Moreover, the committee letter continues, EPA’s WOTUS rule conflicts with the science findings of the U.S. Army Corps of Engineers. “EPA has not provided any scientific or legal justification for the figures outlined in Mr. Lucas' questioning,” the committee charged. It noted further, “In an April 24, 2015, memorandum, the Corps asserts that EPA provided no scientific basis for the 4,000 foot limit listed in the final rule. Moreover, the Corps states very clearly that its belief is that the number is entirely arbitrary.”
Then the committee notes:
Your statement that the information and data requested in Mr.
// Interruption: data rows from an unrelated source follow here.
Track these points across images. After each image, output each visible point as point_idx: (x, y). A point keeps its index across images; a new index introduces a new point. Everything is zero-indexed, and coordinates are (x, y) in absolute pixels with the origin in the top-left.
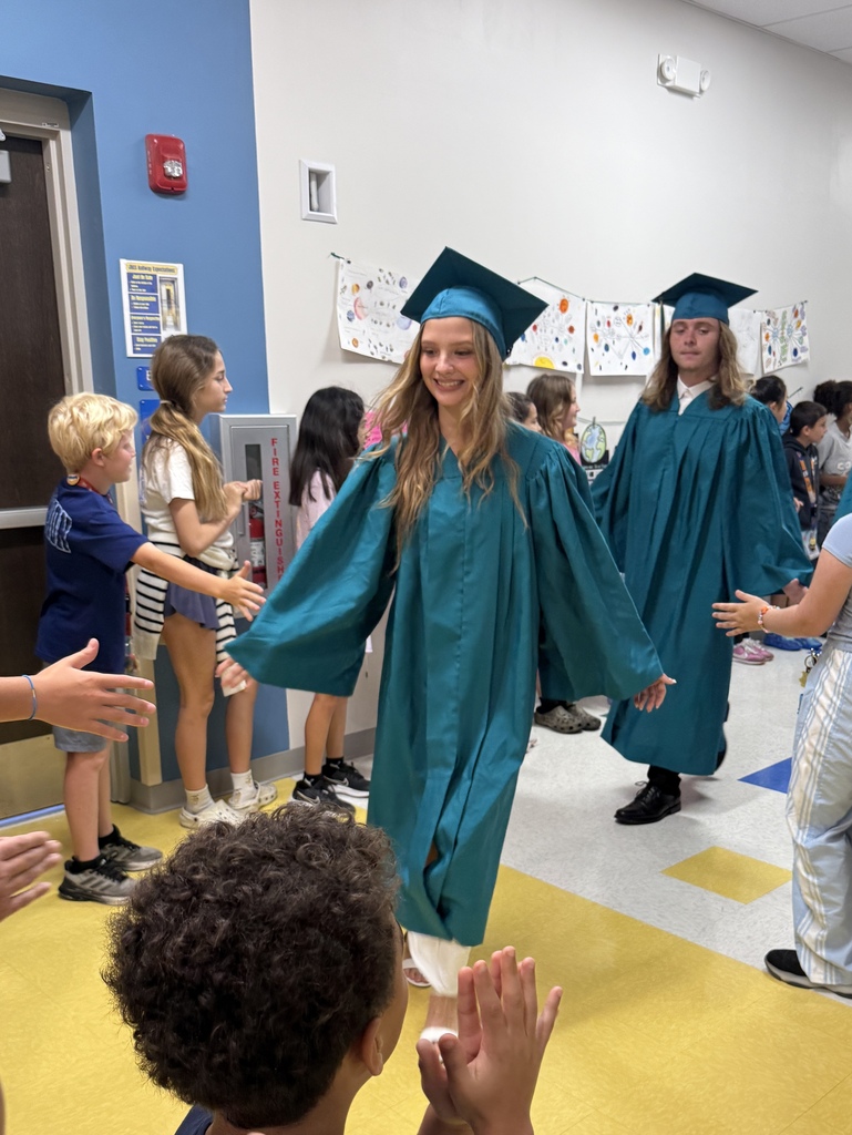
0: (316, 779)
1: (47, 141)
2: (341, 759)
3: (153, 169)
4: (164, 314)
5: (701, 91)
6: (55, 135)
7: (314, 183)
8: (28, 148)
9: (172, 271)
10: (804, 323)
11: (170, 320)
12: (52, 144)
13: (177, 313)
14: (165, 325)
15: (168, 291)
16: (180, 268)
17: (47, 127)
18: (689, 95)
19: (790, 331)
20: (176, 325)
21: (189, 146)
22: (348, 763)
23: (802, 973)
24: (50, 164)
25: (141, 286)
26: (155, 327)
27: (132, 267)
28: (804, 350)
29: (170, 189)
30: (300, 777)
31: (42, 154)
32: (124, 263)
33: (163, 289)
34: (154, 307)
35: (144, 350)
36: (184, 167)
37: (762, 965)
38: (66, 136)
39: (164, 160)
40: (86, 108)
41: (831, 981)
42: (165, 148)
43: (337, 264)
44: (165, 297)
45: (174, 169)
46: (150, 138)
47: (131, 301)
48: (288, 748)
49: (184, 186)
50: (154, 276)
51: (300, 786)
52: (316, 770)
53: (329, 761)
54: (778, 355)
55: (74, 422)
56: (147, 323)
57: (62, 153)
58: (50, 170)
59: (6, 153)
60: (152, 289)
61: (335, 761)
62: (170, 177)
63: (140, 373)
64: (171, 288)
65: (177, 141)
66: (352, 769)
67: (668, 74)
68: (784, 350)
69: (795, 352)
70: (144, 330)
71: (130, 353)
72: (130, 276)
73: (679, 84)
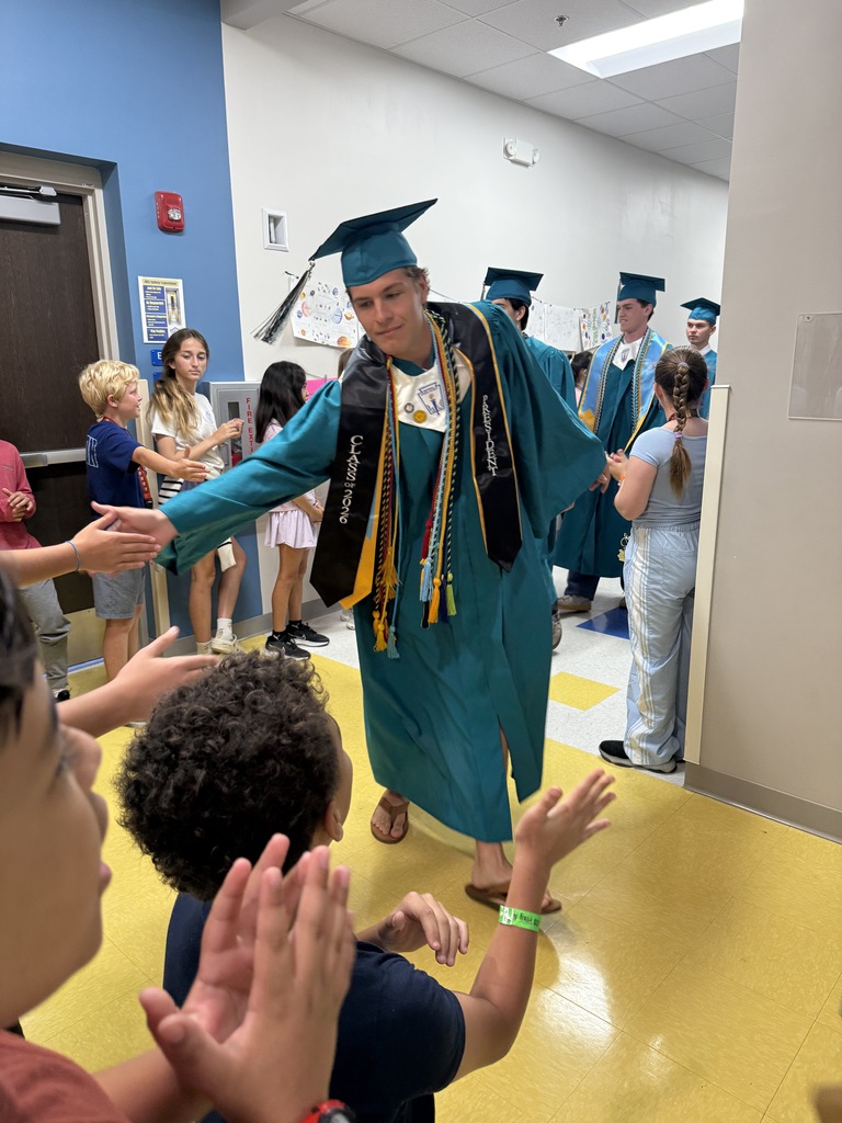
0: (282, 634)
1: (86, 196)
2: (300, 621)
3: (161, 214)
4: (170, 314)
5: (534, 163)
6: (91, 192)
7: (272, 224)
8: (71, 202)
9: (175, 284)
10: (608, 317)
11: (173, 318)
12: (90, 198)
13: (179, 313)
14: (170, 321)
15: (172, 298)
16: (180, 281)
17: (85, 186)
18: (526, 165)
19: (599, 323)
20: (178, 321)
21: (185, 198)
22: (304, 623)
23: (626, 757)
24: (88, 211)
25: (153, 295)
26: (163, 323)
27: (146, 282)
28: (609, 335)
29: (173, 228)
30: (270, 634)
31: (82, 204)
32: (140, 278)
33: (168, 296)
34: (162, 309)
35: (156, 338)
36: (182, 213)
37: (597, 752)
38: (99, 193)
39: (168, 209)
40: (114, 172)
41: (646, 762)
42: (168, 200)
43: (290, 279)
44: (170, 302)
45: (175, 215)
46: (158, 194)
47: (146, 305)
48: (261, 613)
49: (182, 226)
50: (162, 288)
51: (271, 640)
52: (281, 628)
53: (291, 622)
54: (592, 338)
55: (93, 379)
56: (158, 320)
57: (96, 204)
58: (88, 216)
59: (57, 204)
60: (161, 296)
61: (295, 623)
62: (172, 220)
63: (154, 354)
64: (174, 296)
65: (177, 196)
66: (308, 628)
67: (510, 151)
68: (596, 336)
69: (603, 337)
70: (155, 325)
71: (146, 340)
72: (145, 288)
73: (518, 158)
Lucas' question was publically available in the EPA docket was false and misleading. Based on the Corps' memorandum, it is apparent that the figures outlined in EPA's filial WOTUS rule were completely arbitrary and not based on any science. These numbers are neither mentioned in the Connectivity Report nor in the SAB documents. In fact, EPA never had any scientific justification for these figures, so it could not provide them in the docket for the public to review nor could it provide them to the Corps, the co-agency charged with promulgating the WOTUS rule. The lack of scientific justification and lack of appropriate collaboration with the Corps on the final rule calls into question the legality of this rule. Moreover, the public never had an opportunity to provide comment on the validity of these distances in the proposed rule as they appeared only in the final rule.
The letter also takes McCarthy to task for alleged false and misleading statements during the hearing on matters regarding the EPA’s draconian background ozone regulations in its proposed National Ambient Air Quality Standards (NAAQS).
The letter reminds Administrator McCarthy that her “false and misleading” statements may be considered a criminal matter. It states:
Providing false or misleading testimony to Congress is a serious matter. Witnesses who purposely give false or misleading testimony during a congressional hearing may be subject to criminal liability under Section 1001 of Title 18 of the U.S. Code, which prohibits "knowingly and willfully" making materially false statements to Congress. With that in mind, we write to request that you correct the record and to implore you to be truthful with the American public about matters related to EPA's regulatory agenda going forward.
In addition to Chairman Smith and Vice Chairman Lucas, the members who wrote and signed the letter to McCarthy include Representatives Ralph Lee Abraham (R-La.), Randy Hultgren (R-Ill.), Bill Posey (R-Fla.), Jim Bridenstine (R-Okla.), Randy Weber (R-Texas), Bill Johnson (R-Ohio), John Moolenaar (R-Mich.), Steve Knight (R-Calif.), Bruce Westerman (R-Ark.), Gary Palmer (R-Ala.), and Barry Loudermilk (R-Ga.).